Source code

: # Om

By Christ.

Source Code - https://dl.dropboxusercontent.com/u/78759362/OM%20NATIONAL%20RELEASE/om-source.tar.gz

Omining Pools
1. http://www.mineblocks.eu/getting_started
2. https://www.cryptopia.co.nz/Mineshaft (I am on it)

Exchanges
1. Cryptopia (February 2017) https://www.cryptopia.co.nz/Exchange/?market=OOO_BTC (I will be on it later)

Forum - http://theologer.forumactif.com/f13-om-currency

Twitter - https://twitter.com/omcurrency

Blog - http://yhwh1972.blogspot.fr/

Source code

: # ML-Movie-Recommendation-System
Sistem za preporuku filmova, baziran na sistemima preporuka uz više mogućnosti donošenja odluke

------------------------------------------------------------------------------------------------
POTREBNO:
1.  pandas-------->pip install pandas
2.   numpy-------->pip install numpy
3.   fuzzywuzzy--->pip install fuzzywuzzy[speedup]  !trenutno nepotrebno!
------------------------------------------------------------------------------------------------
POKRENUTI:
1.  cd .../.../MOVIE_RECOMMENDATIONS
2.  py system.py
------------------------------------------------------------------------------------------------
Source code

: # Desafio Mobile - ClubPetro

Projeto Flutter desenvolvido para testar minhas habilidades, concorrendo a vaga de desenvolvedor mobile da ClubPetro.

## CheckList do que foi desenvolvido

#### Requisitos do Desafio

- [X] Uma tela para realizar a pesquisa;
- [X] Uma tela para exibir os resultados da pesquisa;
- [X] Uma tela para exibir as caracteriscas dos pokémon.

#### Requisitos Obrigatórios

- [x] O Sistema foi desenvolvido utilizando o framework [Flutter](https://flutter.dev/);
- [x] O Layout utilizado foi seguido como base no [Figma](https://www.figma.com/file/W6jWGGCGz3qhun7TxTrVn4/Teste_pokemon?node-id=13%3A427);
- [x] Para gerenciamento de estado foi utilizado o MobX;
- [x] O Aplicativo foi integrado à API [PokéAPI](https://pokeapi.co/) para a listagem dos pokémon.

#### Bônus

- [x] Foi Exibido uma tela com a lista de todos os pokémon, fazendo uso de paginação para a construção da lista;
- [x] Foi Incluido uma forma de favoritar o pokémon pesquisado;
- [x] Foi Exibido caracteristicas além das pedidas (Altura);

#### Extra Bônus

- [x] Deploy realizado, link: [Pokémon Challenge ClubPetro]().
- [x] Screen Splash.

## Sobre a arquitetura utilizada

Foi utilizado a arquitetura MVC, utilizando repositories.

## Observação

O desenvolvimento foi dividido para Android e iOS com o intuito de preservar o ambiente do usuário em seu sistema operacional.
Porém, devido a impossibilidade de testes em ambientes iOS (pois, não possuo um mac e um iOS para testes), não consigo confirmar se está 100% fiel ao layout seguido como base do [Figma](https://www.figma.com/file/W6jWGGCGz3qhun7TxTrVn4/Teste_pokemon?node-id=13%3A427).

**How to complete this task**
From the records above, copy out every line that contains the string "figma". Letter case counts.

**Solution**
- [x] O Layout utilizado foi seguido como base no [Figma](https://www.figma.com/file/W6jWGGCGz3qhun7TxTrVn4/Teste_pokemon?node-id=13%3A427);
Porém, devido a impossibilidade de testes em ambientes iOS (pois, não possuo um mac e um iOS para testes), não consigo confirmar se está 100% fiel ao layout seguido como base do [Figma](https://www.figma.com/file/W6jWGGCGz3qhun7TxTrVn4/Teste_pokemon?node-id=13%3A427).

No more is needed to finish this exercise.